Dr. Quiggin, I should have expanded on what I meant. The implication here is that we have seen no proof of Reagan’s complicity. Google, Technorati, and Wikipedia appear useless as Galbraith’s article has clogged most avenues of easy information. But the Congressional record shows that this could possibly be laid at someone else’s feet besides Reagan.

I haven’t much interest in defending Reagan as he made some nasty deals with the devil in the name of stopping Communism. But this article looks like a mid-term hit piece on the Republicans.

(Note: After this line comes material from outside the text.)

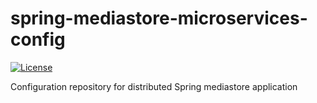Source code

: # spring-mediastore-microservices-config

[![License](https://img.shields.io/badge/License-Apache%202.0-blue.svg)](https://opensource.org/licenses/Apache-2.0)

Configuration repository for distributed Spring mediastore application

And if you are looking for inconsistencies between Republican stances then and now, read some of Bush’s speeches about how maintaining the status quo was important then, but promoting Democracy is important now. The fall of the Berlin wall changed everything, it just took until 9/11 for the US government to realize it (clever eh? I just thought that line up with only this bottle of Jameson as help)

36

neil morrison 09.09.06 at 5:28 am

JQ, you yourself have passed up heaps of opportunites to condemn France, Russia and the PRC’s support for Saddam.

It’s only the less substantial US support that gets any attention at CT.

37

John Quiggin 09.09.06 at 6:43 am

“JQ, you yourself have passed up heaps of opportunites to condemn France, Russia and the PRC’s support for Saddam.”

RTFP, particularly the sentence condemning France and Russia. As for the PRC, see here (there’s plenty more where that came form).

Now, about that condemnation of the Republicans you were about to deliver …

38

Harald Korneliussen 09.11.06 at 5:23 am

Given enough eyeballs, no issues are shallow.